Under the hood in Classic Ember, this system worked via property notifications. Whenever we used a computed property, template, or observer for the first time, Ember would setup dependency chains through to all of its dependencies. Then, when we updated the property with set(), it would notify those dependencies.

Observers would run eagerly of course, but computed properties and templates would only update when used. This is what made them so much better than observers, in the end - they fulfilled the second principle of reactivity we just defined. Derived state (computeds and templates) became reactive when used, automatically.

This was the core of Ember's reactivity for a very long time, and drove most of the ecosystem as observers fell out of common usage. It was not without its weaknesses though. In particular, it was a very object-oriented system. It essentially required defining objects and classes in order to setup dependency chains, pushing developers in this direction. Object-Oriented Programming (OOP) is not a bad thing, but it can definitely be restrictive if it's the only programming model available.

Also, while computed properties were better for performance than observers and event listeners on average, dependency chains and event notifications were still costly . Setting up the dependency system had to be done on startup, and every property change produced events that flowed throughout the entire system. While this was good, it could still have been better.

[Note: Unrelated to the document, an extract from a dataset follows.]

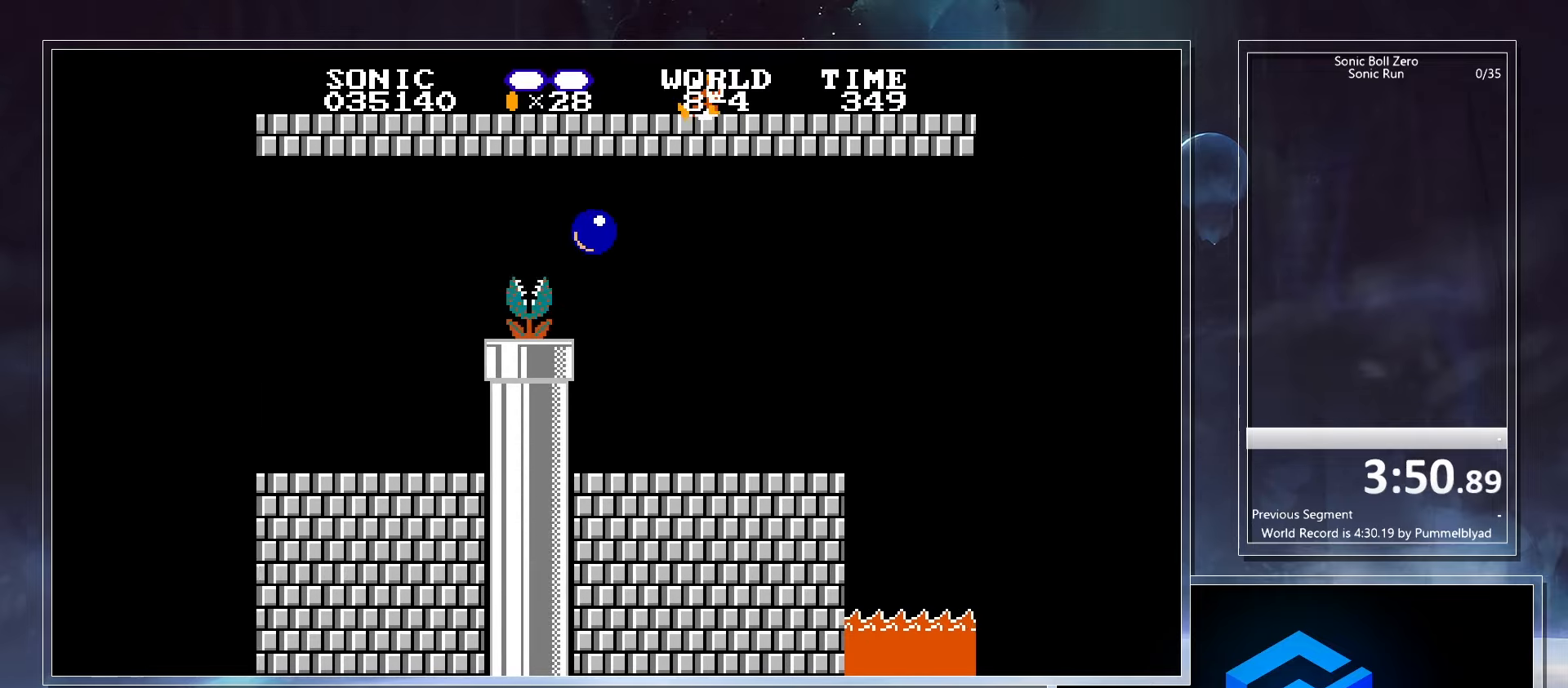
{"keys": ["right", "x"], "events": [[17, "left", "down"], [33, "right", "up"], [200, "left", "up"], [317, "right", "down"], [467, "x", "down"]]}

Observables, Streams, and Rx.js

Another take on the push-based model that makes things more declarative is the Observable model. It was popularized in JavaScript by RxJS, and is used by Angular as the foundation for its reactivity.

This model organizes events into streams, which are kind of like a lazy-array of events. Every time you push an event into one end of the stream, it will get passed along through various transformations until it reaches subscribers at the other end.

// Plain JS
let count = 0;
document.addEventListener(
  'click',
  () => console.log(`Clicked ${++count} times`)
);
// With Streams
import { fromEvent } from 'rxjs';
import { scan } from 'rxjs/operators';

fromEvent(document, 'click')
  .pipe(scan(count => count + 1, 0))
  .subscribe(count => console.log(`Clicked ${count} times`));

This may seem similar to Ember's observers on the surface, but they have a key difference - they are passed the values that they are observing directly, and return new values based on them. This means that they fulfill the second principle of good reactivity, because derived state is necessarily reactive.

The downside with streams is that they are by default always eager. Whenever an event is fired on one end, it immediately triggers all of the transformations that are observing that stream. By default, we do a lot of work for every single state change.

There are techniques to lower this cost, such as debouncing, but they require the user to actively be thinking about the flow of state. And this brings us to our third principle:

3. The system minimizes excess work by default

If we update two values in response to a single event, we shouldn't rerender twice. If we update a dependency of a computed property, but never actually use that property, we shouldn't rerun its code eagerly. In general, if we can avoid work, we should, and good reactivity should be designed to help us do this.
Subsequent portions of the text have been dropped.